*STUDY TEXT:*
----------------------------------------
UCLA and UC Irvine Research Team Receives NSF Grant for Pandemic Prediction

NSF Grant
The diagram shows the components of an AI-based pandemic warning system. AsterixDB, Texera, and Clouberry are software systems to support data collection, storage, analytics, and visualization.
September 8, 2022

UCLA Samueli Newsroom

A multidisciplinary team of researchers from UCLA and UC Irvine has received an 18-month, $996,000 grant from the National Science Foundation to develop a comprehensive, early-warning system to predict the emergence and spread of the next pandemic.

The 10-member team includes experts in biology, social sciences, epidemiology, and computer science. The principal investigator of the grant is Wei Wang, the Leonard Kleinrock Professor of Computer Science at the UCLA Samueli School of Engineering and a professor of computational medicine, a department affiliated with both UCLA Samueli and the David Geffen School of Medicine at UCLA. At UC Irvine, Chen Li, a professor of computer science in the Donald Bren School of Information and Computer Sciences, will lead research efforts.

The team’s goal is to develop a predictive system powered by artificial intelligence, machine learning, data science, and other open-source technologies that can spot signs of new and evolving infectious diseases in real-time, predict their potential spread, and continuously monitor their risk factors around the globe.
----------------------------------------
*DATA TO EXAMINE:*

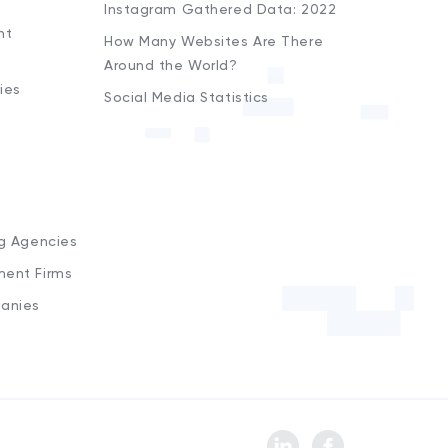
Instagram Gathered Data: 2022
nt
How Many Websites Are There
Around the World?
ies
Social Media Statistics
s
ng Agencies
ment Firms
anies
----------------------------------------
*WHAT IS EXPECTED:*
Quote the NSF grant article verbatim, everything from "A multidisciplinary team" down to "lead research efforts.".

*RESULT BELOW:*
A multidisciplinary team of researchers from UCLA and UC Irvine has received an 18-month, $996,000 grant from the National Science Foundation to develop a comprehensive, early-warning system to predict the emergence and spread of the next pandemic.

The 10-member team includes experts in biology, social sciences, epidemiology, and computer science. The principal investigator of the grant is Wei Wang, the Leonard Kleinrock Professor of Computer Science at the UCLA Samueli School of Engineering and a professor of computational medicine, a department affiliated with both UCLA Samueli and the David Geffen School of Medicine at UCLA. At UC Irvine, Chen Li, a professor of computer science in the Donald Bren School of Information and Computer Sciences, will lead research efforts.